Mulher é presa no RS após exame detectar cocaína na urina da filha de 3 anos
Mulher presa por cocaína na urina da filha de 3 anos no RS

Mulher é presa no RS após exame detectar cocaína na urina da filha de 3 anos

Uma mulher de 33 anos foi presa na segunda-feira (9) pela Polícia Civil em Gravataí, na região metropolitana de Porto Alegre, no Rio Grande do Sul. A prisão ocorreu após exames laboratoriais indicarem a presença de cocaína na urina da filha dela, que tem apenas 3 anos de idade. O caso, que chocou a comunidade local, remonta a setembro do ano passado, quando o incidente inicial foi registrado.

Desde então, a suspeita estava foragida da Justiça e possuía um mandado de prisão preventiva em aberto, emitido pelas autoridades competentes. A delegada Amanda Andrade, responsável pela investigação, detalhou os acontecimentos que levaram à descoberta do crime.

Detalhes do caso e internação da criança

"A criança foi passar um final de semana com a mãe e, quando o pai foi buscá-la, notou que ela estava grogue, com comportamento incomum, e a levou imediatamente ao hospital", explicou a delegada. Segundo os relatos da investigação, a menina contou aos profissionais de saúde que a mãe lhe havia dado um remédio, o que levantou suspeitas sobre a natureza da substância ingerida.

No hospital, exames de urina realizados na criança confirmaram a presença de cocaína em seu organismo. A menina, que reside com o pai, passou bem após o episódio, mas foi internada na ocasião para uma bateria de exames médicos mais aprofundados, visando avaliar possíveis danos à saúde.

A amostra de urina foi encaminhada ao Instituto-Geral de Perícias (IGP) do Rio Grande do Sul, com o objetivo de tentar identificar a quantidade exata de cocaína que estava presente no organismo da criança. Esse laudo pericial é crucial para o andamento do processo judicial, pois pode fornecer evidências adicionais sobre a gravidade do caso.

Antecedentes e situação processual

A delegada informou que a suspeita já constituiu defesa legal, mas a identificação do representante não foi fornecida às autoridades, o que impossibilitou o contato da reportagem para obter mais detalhes. A identidade da mulher presa também não foi revelada, seguindo protocolos de proteção à privacidade envolvendo casos sensíveis.

A reportagem procurou o Tribunal de Justiça do Rio Grande do Sul por e-mail para confirmar se a suspeita já passou por audiência de custódia, mas ainda não obteve retorno até o momento da publicação desta matéria.

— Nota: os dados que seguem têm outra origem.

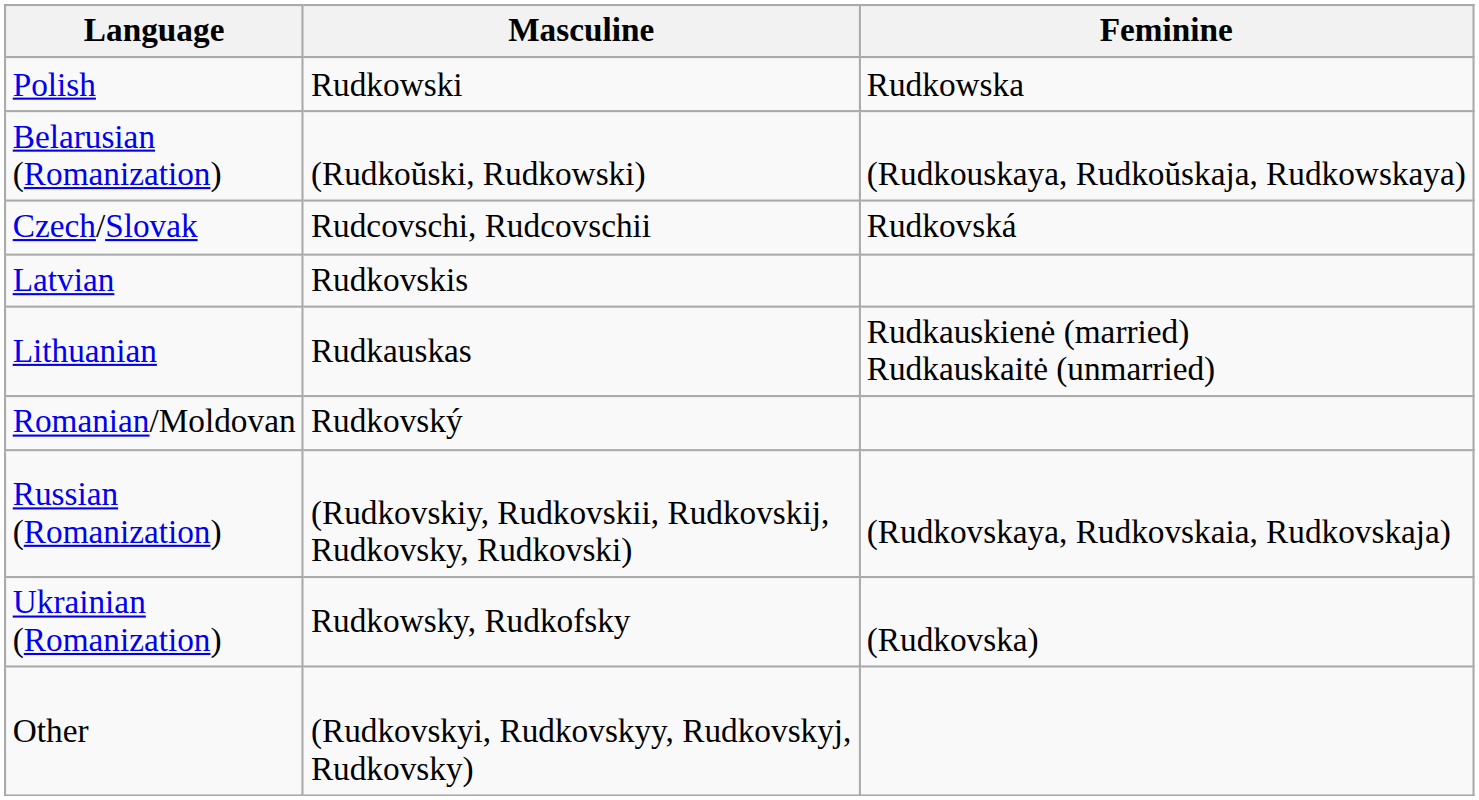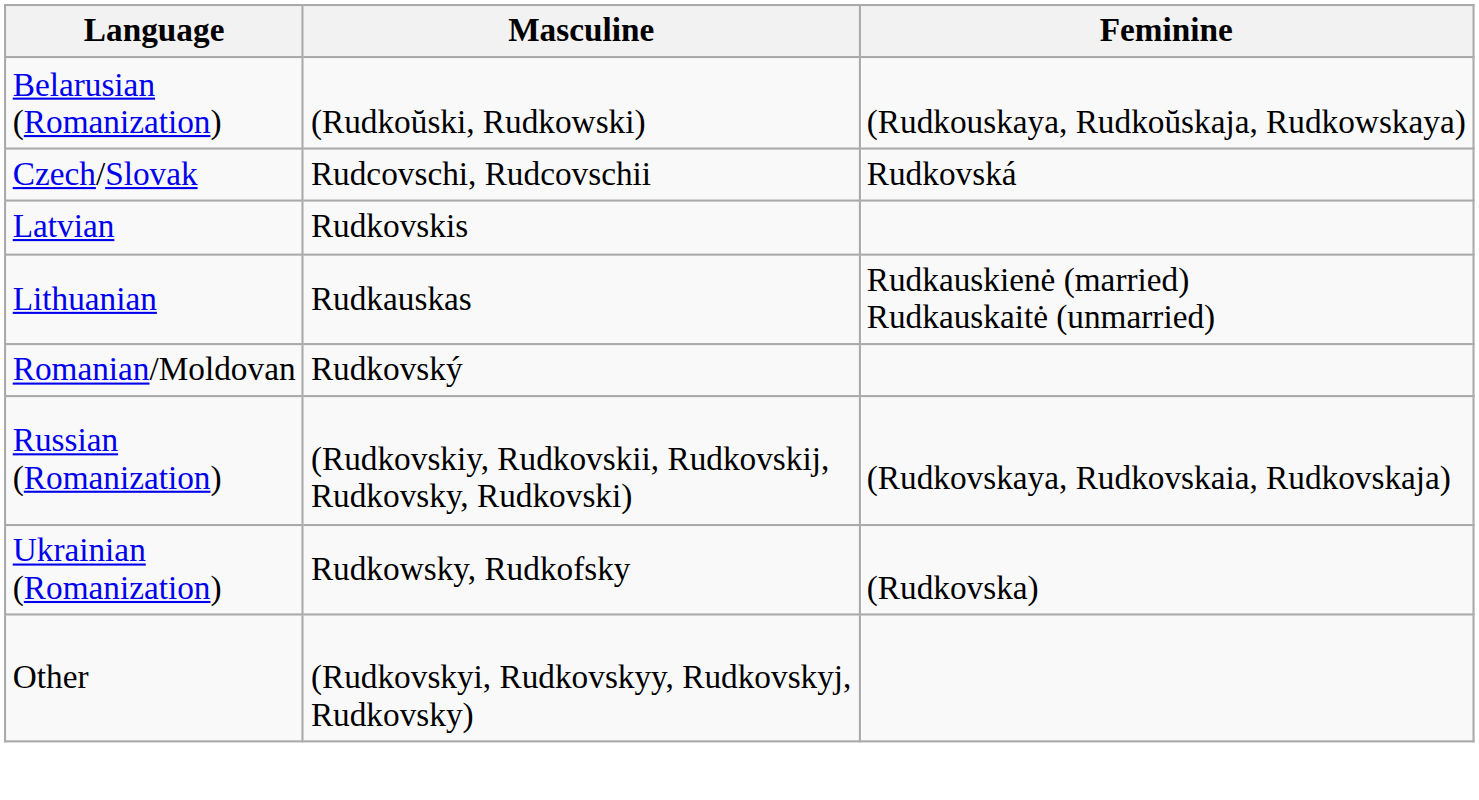- row: Polish | Rudkowski | Rudkowska
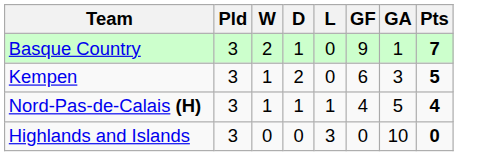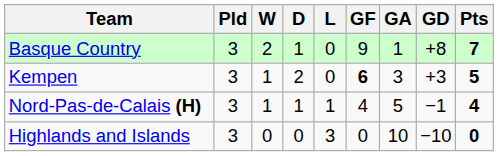+ column: GD | +8 | +3 | −1 | −10
Kempen | GF: normal -> bold
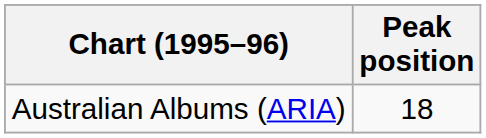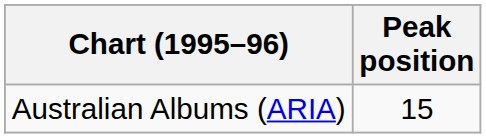Australian Albums (ARIA) | Peak position: 18 -> 15
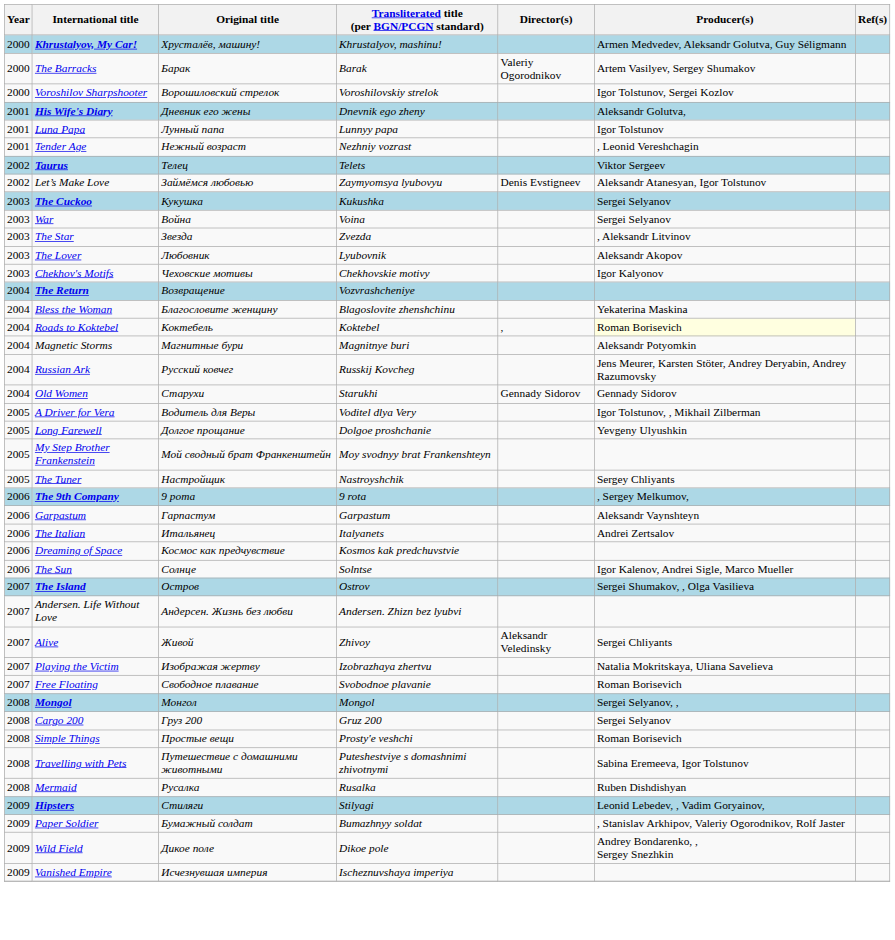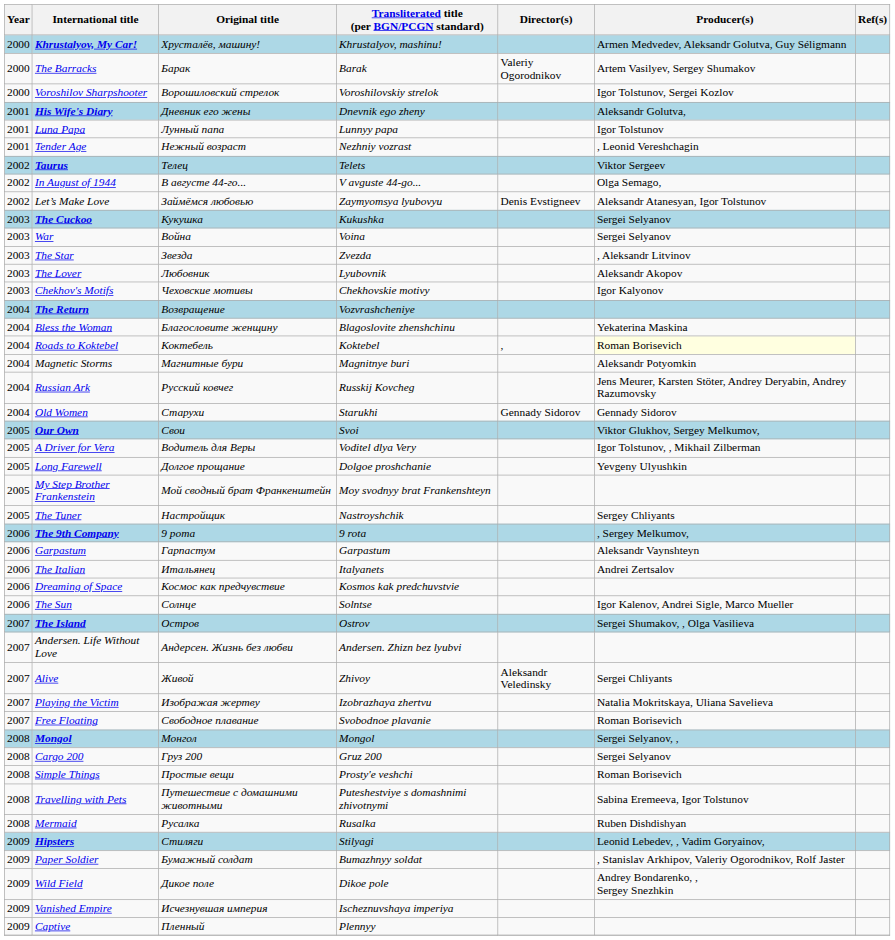+ row: 2002 | In August of 1944 | В августе 44-го... | V avguste 44-go... | Olga Semago,
+ row: 2005 | Our Own | Свои | Svoi | Viktor Glukhov, Sergey Melkumov,
+ row: 2009 | Captive | Пленный | Plennyy
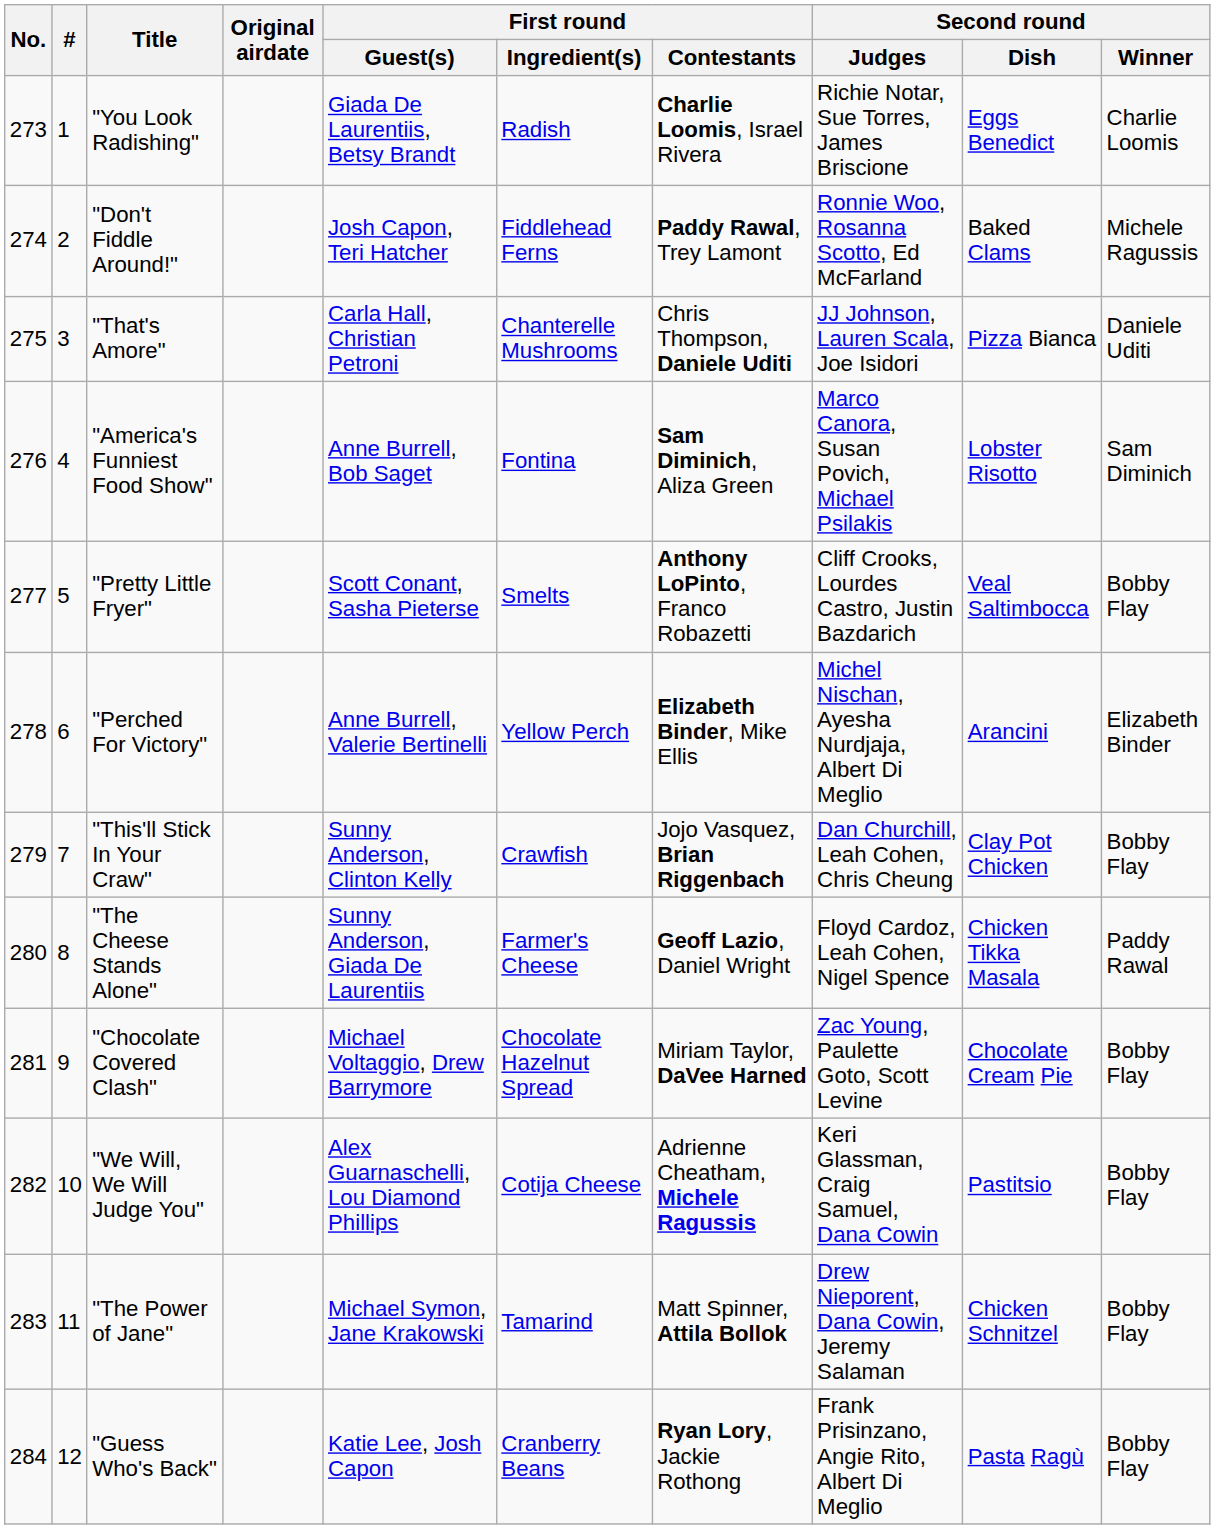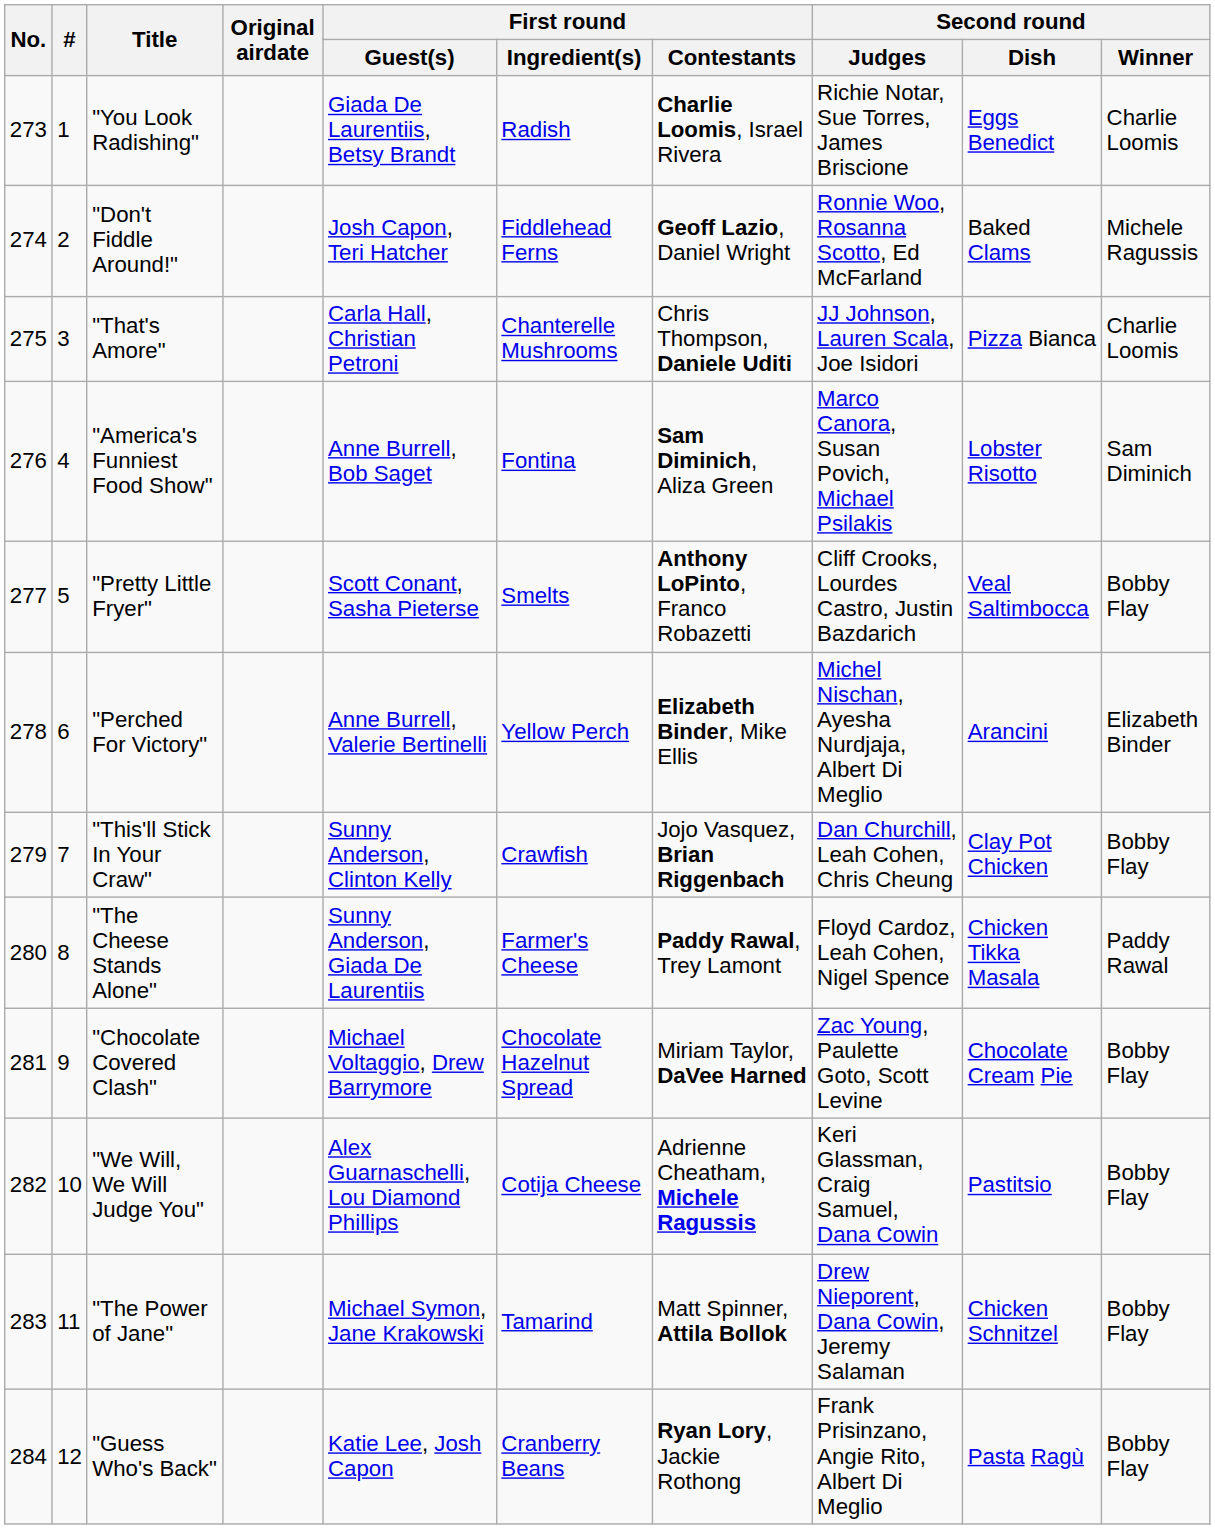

A audiência de custódia é um procedimento legal que garante o direito do preso de ser apresentado a um juiz em até 24 horas após a prisão.

Além disso, a delegada revelou que a mulher possui um antecedente policial por maus-tratos contra outro filho, onde teria submetido a criança a uma situação de constrangimento. Esse histórico pode influenciar nas decisões judiciais futuras, demonstrando um padrão de comportamento preocupante.

O caso segue sob investigação da Polícia Civil, e as autoridades aguardam os resultados dos exames periciais para prosseguir com as ações legais. A comunidade local expressou preocupação com a segurança das crianças envolvidas e com a necessidade de medidas protetivas mais rigorosas.